That was a nice set of approximations to see played out, thanks mav.
A more recent set of figures can be found in IDC’s Data Age 2025 study, sponsored by Seagate, April 2017. They estimate that the current total amount of digital data is somewhere around 25ZB and will go to 160ZB in 2025. Probably will go higher. I wonder if these figures include redundancy and data duplication? Probably no and yes. So 8x redundancy coupled with 8x reduction due to deduplication probably makes this a reasonable estimate
jlpell’s other guestimations:
Most dedicated desktop users who want to get involved will throw 500GB to 10TB at SAFE on launch. Prosumers will throw about 10TB to 100TB and mobile, timid, or just curious will be about 10GB to 100GB. Business ventures will be in PB. Depending on timelines, these numbers might be higher by a factor of 2x. I don’t think storage will be the issue, and the surplus storage will allow for extra redundancy to help spread out bandwidth load. My hypothesis is that working with ISPs and forming new ones or mesh networks in order to get low latency and stable connectivity in an evolving regulatory landscape will be more difficult as popularity rises.
Yes, from a basic user’s point of view no one wants to sit and wait for a 500GB download. I think about 1 hour is a psychological limit for most, before they need to start seeing some kind of safecoin flow their way no matter how small. Current typical broadband speeds allow for a single 10GB vault to be filled in about an hour. Multiple 10GB vaults could be run in series to fill up a 1TB drive, but there are limits to going the multi-vault route based on the number of processor cores and computational requirements for each node process.

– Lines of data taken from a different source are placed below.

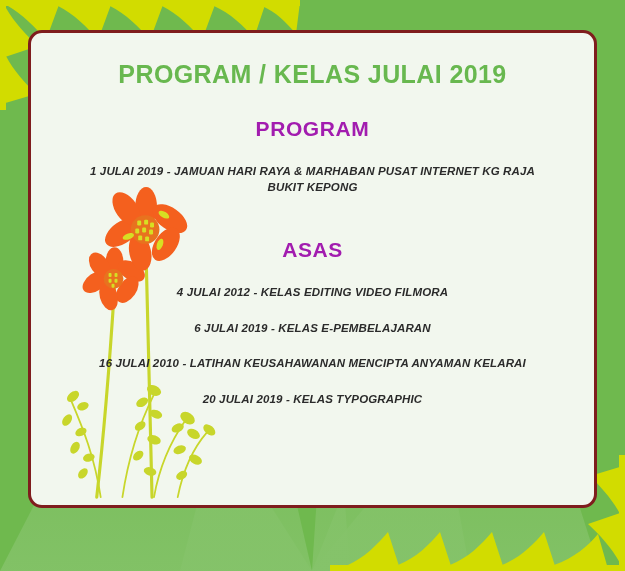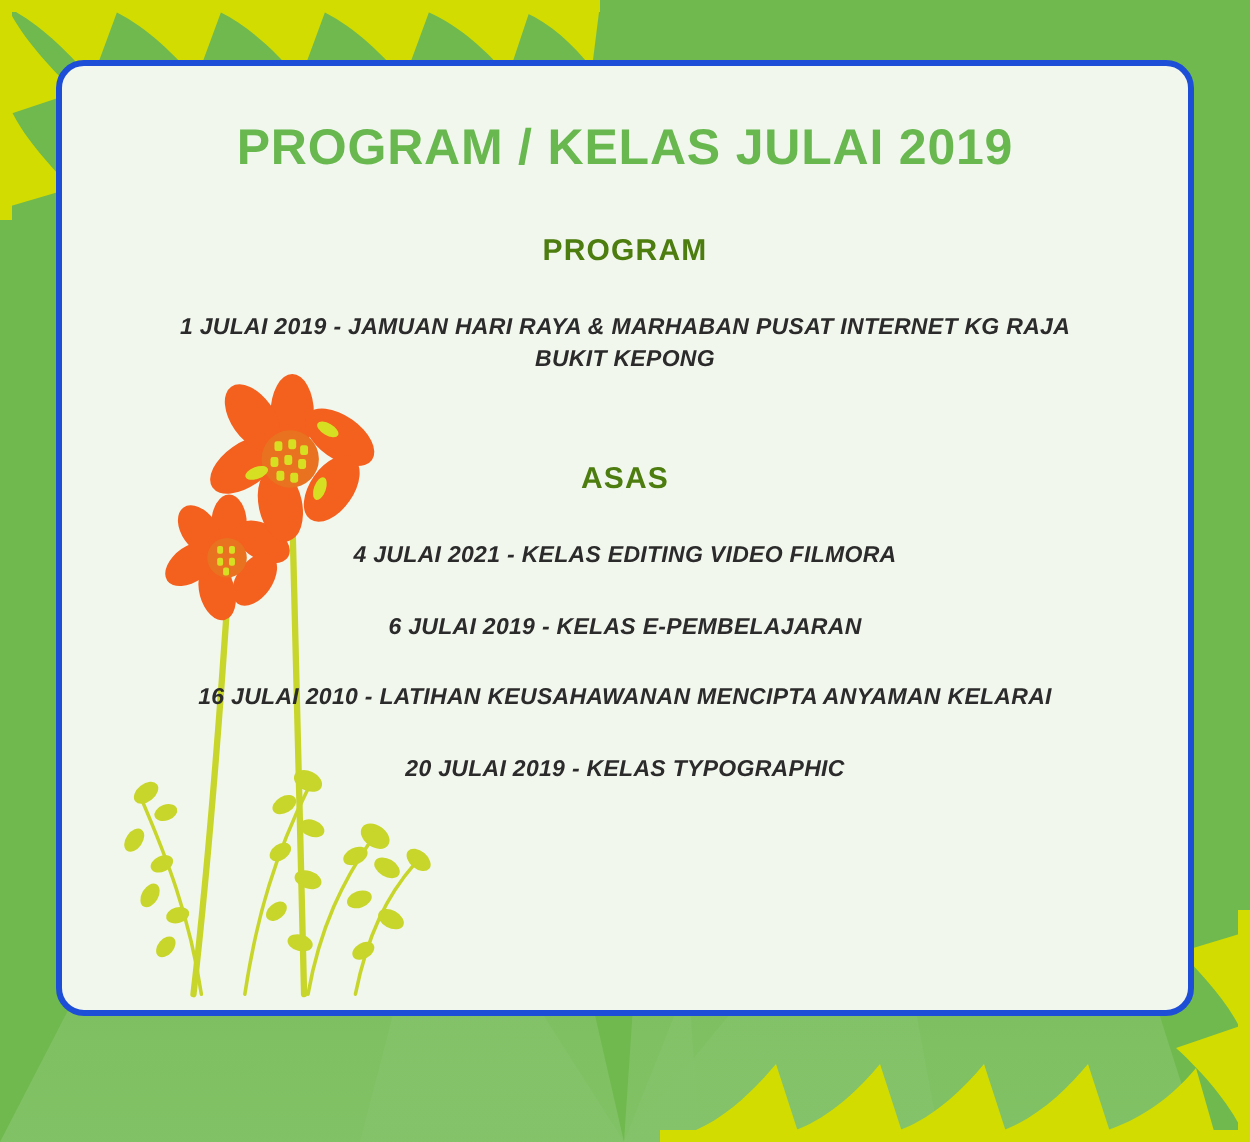--- a/index.html
+++ b/index.html
@@ -46,7 +46,7 @@
     width: 569px;
     height: 478px;
     background: #F2F7EE;
-    border: 3px solid #1d4ed8;
+    border: 3px solid #7f1d1d;
     border-radius: 14px;
     box-sizing: border-box;
     overflow: hidden;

Tiered groups ranked by performance level might alleviate this, ie. smaller groups of higher performance nodes vs. large groups of lower performance nodes. This keeps google competing with amazon, and us competing with each other. Kind of like weight classes in sumo wrestling . Computation is going to need nodes that are clustered by performance level anyway, although nothing says that computation nodes and storage nodes need to coincide on the same machine.